Besonders im Bildungssystem muss sich viel verändern. Während der Corona-Krise mussten sich Autisten einem enormen Stresslevel aussetzen, das besonders durch die Unstetigkeit in der Bildungspolitik zu verantworten war. Das ständige Hin und Her, die fehlende Stetigkeit der Politik, ist schon für Außenstehende stressig gewesen. Und Autist/-innen leiden besonders unter einer solchen Unsicherheit. Eine Alternative zu einem Autismus-feindlichen Schulsystem muss her. Dies kann durch eine tiefgreifende Ausbildung der Lehrkräfte gelingen und durch alternative Schulformen, wie etwa die Webindividualschule. Diese beschäftigt sich mit dem jeweiligen Leistungsstand und Lerntempo der Schülerinnen und Schüler, die im Regelschulsystem nicht erreicht werden können und vor allem fallen die sozialen Kontakte weg, die regelmäßig zur Überforderung führen. Doch die Anerkennung durch die Politik bleibt aus.

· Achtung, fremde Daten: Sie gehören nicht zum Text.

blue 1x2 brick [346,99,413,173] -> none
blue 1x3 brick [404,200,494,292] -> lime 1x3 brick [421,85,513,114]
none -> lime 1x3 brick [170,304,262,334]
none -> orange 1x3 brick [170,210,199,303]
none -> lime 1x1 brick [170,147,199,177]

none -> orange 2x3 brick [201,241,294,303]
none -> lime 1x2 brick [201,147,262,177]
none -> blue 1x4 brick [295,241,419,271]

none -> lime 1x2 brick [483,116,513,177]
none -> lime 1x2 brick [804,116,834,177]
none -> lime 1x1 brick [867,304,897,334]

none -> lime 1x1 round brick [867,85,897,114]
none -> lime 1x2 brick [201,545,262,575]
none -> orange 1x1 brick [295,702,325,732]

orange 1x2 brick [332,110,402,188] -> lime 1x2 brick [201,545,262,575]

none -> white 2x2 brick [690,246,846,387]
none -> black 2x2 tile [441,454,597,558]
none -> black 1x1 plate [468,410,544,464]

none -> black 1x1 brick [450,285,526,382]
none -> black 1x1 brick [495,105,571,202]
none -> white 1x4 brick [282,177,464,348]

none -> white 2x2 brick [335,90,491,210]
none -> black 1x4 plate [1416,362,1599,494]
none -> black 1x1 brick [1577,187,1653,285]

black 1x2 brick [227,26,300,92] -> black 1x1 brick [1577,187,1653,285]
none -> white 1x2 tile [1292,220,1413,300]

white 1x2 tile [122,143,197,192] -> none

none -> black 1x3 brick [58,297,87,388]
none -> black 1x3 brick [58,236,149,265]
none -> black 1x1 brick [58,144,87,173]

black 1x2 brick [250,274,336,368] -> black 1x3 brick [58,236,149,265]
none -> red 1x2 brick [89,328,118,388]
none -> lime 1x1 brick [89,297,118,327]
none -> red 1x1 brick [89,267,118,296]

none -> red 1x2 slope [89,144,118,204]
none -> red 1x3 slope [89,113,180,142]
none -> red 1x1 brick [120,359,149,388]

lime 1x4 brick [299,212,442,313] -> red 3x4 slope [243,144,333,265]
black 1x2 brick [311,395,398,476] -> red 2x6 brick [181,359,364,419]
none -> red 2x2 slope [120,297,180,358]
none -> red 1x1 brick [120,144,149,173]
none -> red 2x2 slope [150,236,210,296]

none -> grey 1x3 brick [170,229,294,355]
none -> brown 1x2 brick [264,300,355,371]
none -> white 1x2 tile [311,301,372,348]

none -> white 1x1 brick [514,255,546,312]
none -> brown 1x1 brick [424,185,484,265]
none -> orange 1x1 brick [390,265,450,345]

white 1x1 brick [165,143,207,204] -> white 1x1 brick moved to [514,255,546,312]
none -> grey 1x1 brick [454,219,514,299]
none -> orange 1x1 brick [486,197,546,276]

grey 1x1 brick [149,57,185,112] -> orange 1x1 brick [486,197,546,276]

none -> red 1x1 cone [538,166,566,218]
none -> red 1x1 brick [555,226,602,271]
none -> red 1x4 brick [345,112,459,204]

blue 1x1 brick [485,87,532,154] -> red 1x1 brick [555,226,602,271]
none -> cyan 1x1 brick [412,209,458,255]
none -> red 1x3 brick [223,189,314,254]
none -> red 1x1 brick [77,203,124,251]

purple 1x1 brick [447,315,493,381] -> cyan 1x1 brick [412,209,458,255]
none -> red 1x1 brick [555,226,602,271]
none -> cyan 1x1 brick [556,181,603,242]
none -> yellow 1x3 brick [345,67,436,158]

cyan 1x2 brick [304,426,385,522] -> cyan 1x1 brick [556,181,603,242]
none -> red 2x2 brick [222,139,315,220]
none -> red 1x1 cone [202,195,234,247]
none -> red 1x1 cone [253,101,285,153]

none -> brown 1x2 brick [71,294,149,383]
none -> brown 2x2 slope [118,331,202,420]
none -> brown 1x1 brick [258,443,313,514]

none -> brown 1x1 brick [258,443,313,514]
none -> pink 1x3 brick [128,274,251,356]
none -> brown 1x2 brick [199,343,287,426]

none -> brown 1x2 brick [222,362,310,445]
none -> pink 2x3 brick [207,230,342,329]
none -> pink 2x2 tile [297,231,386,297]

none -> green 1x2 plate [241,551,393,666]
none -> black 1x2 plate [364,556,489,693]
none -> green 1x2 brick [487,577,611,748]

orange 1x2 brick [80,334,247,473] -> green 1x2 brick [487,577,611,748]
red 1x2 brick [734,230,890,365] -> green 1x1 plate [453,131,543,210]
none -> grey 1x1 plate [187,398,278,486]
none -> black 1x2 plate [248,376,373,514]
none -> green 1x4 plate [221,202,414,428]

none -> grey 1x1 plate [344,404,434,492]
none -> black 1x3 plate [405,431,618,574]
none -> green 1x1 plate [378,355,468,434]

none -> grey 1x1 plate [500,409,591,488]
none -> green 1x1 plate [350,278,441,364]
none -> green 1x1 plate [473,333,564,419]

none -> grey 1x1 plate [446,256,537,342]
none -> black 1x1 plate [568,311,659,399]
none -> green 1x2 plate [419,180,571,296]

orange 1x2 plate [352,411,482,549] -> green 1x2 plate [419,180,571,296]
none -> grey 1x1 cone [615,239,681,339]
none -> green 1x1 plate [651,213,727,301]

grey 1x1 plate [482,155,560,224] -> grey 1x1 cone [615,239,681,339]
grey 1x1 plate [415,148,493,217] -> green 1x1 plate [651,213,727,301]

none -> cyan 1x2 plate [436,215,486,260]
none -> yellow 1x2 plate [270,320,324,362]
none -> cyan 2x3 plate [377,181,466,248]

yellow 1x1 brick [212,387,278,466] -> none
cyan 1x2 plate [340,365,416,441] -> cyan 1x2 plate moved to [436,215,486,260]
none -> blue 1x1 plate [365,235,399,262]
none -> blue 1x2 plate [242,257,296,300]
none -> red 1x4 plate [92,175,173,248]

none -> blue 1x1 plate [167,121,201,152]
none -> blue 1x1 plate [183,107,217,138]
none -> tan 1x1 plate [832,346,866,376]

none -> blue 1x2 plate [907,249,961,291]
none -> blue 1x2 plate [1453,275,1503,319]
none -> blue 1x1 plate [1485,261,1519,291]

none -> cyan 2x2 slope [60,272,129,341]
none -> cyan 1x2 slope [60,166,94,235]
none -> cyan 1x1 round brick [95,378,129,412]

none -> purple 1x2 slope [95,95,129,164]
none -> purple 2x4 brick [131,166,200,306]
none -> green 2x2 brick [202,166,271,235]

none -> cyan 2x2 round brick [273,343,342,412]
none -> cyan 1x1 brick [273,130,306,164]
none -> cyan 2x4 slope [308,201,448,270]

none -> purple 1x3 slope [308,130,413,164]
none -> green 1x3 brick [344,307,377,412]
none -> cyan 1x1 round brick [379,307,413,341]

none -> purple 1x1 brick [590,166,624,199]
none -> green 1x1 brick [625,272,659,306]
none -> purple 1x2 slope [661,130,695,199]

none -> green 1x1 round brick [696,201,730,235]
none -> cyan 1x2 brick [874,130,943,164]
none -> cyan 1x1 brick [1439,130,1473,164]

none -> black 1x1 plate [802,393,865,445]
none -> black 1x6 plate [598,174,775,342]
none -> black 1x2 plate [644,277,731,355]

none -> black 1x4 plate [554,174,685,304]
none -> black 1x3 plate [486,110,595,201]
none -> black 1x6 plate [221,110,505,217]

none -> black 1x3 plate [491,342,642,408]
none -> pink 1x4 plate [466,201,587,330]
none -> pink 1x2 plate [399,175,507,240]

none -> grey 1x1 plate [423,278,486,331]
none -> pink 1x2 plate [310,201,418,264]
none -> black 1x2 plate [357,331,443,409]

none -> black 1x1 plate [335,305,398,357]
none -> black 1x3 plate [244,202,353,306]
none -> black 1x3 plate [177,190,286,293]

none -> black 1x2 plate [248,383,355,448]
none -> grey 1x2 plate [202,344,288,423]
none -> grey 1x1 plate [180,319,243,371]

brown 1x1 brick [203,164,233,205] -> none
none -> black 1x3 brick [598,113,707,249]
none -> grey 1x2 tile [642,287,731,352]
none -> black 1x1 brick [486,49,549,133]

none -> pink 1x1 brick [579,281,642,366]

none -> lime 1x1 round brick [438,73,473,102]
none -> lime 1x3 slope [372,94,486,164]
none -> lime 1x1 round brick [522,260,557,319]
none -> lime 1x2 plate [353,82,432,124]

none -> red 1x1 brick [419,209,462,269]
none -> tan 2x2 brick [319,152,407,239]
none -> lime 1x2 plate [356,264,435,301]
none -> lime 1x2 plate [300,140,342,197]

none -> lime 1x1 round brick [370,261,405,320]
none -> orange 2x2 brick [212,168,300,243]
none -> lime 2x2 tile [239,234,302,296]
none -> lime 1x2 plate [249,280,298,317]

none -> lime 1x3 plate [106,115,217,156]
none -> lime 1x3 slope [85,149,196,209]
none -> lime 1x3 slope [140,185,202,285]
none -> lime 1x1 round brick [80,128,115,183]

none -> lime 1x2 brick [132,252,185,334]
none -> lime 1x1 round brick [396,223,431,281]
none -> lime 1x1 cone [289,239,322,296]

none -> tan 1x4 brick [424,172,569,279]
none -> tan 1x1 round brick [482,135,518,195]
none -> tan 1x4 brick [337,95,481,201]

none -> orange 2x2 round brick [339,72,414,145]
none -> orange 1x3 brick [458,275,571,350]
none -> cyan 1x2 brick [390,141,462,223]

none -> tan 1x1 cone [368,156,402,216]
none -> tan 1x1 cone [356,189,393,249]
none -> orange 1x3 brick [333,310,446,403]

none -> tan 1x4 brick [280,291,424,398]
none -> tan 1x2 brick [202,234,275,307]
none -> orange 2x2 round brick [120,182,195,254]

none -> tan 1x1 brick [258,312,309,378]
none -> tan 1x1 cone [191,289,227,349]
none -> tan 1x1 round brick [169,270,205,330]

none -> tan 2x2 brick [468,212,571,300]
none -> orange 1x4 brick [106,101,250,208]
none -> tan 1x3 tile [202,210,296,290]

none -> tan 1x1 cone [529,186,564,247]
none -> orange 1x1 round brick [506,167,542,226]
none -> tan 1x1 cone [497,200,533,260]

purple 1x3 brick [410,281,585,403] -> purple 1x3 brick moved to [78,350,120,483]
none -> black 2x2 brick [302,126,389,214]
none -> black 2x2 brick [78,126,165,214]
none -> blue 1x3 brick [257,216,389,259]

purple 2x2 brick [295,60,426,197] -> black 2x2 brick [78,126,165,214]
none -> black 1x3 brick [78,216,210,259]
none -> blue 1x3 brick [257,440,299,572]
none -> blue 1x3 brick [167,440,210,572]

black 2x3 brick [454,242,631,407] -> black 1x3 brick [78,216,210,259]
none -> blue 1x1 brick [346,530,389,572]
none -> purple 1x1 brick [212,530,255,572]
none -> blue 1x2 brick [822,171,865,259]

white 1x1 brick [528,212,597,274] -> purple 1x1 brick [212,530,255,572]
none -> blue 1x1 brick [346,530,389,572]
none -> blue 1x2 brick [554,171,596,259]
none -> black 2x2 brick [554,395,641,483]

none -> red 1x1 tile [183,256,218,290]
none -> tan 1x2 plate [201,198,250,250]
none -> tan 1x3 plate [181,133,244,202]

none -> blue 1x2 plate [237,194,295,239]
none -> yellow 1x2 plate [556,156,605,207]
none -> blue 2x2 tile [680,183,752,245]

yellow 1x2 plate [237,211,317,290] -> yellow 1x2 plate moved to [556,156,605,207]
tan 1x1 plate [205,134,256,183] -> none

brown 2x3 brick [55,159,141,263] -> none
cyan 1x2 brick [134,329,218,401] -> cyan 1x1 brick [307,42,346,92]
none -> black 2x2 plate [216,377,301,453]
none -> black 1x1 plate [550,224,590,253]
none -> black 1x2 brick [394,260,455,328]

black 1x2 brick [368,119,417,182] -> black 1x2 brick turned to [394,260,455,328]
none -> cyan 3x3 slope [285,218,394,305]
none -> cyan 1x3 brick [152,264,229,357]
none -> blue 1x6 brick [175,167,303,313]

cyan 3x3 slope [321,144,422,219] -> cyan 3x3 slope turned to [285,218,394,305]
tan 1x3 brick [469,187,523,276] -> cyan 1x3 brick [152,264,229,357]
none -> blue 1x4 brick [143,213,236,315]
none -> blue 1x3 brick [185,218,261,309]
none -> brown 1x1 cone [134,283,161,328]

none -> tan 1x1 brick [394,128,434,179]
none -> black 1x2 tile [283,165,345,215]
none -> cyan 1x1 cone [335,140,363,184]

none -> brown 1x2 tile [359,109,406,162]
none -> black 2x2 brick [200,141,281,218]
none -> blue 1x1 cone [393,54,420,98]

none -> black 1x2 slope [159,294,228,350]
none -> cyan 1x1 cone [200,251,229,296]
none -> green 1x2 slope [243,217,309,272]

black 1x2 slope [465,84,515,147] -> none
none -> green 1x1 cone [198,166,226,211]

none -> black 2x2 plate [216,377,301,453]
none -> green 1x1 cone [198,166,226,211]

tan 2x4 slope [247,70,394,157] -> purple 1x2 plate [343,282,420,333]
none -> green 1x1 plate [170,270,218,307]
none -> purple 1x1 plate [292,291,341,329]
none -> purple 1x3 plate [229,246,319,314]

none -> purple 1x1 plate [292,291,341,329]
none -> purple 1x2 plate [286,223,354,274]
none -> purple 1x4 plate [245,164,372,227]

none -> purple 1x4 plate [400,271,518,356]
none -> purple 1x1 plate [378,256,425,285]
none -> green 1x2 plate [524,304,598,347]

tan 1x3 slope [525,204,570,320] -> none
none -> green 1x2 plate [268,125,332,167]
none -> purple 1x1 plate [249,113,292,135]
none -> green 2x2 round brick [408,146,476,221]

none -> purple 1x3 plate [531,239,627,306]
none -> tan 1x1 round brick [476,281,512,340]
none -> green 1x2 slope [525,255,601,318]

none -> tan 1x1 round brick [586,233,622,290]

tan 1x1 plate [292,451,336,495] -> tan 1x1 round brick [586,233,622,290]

Die Engstirnigkeit gegenüber Autisten macht sich nämlich besonders im Schulalltag bemerkbar: Selbst der eigentlich jedem Autisten zustehende Nachteilsausgleich wird von manchen Lehrern nicht anerkannt. Auch hier greift die Stigmatisierung: Wer länger Zeit für die Bearbeitung von Klassenarbeiten bekommt, wird oft als faul oder Schummler betitelt. Dabei steckt hinter dem Nachteilsausgleich ganz klar eine neurologische Entwicklungsstörung. Die Umsetzung des Nachteilsausgleichs sollte also nicht die Entscheidung der Lehrkraft sein, die möglicherweise den autistischen Schüler oder die betroffene Schülerin stigmatisiert.

Selbstständige wissen weiter - doch die Unterstützung fehlt

Ich finde, dass ich es als Selbstständiger in Deutschland schwer habe. Besonders die Corona-Krise hat viele Verlagswesen in den Ruin getrieben. Ich habe es zum Glück geschafft, unter anderem dank einer Soforthilfe. Diese muss ich jetzt allerdings zurückzahlen. Dabei benötigen Verlage erfahrungsgemäß einige Jahre, um sich zu etablieren. Die aktuelle Bürokratie ist für Selbstständige einfach unzumutbar.

Veränderungen längst überfällig

Mit unserem Verlag wollen wir in Zukunft auch noch für andere Personengruppen Sichtbarkeit schaffen. Dazu gehören beispielsweise Menschen mit Depressionen, bipolaren Störungen und ADHS. Es gibt viel zu tun. Ich bin selbst Bücherfan. Zeit zum Lesen finde ich aber kaum noch."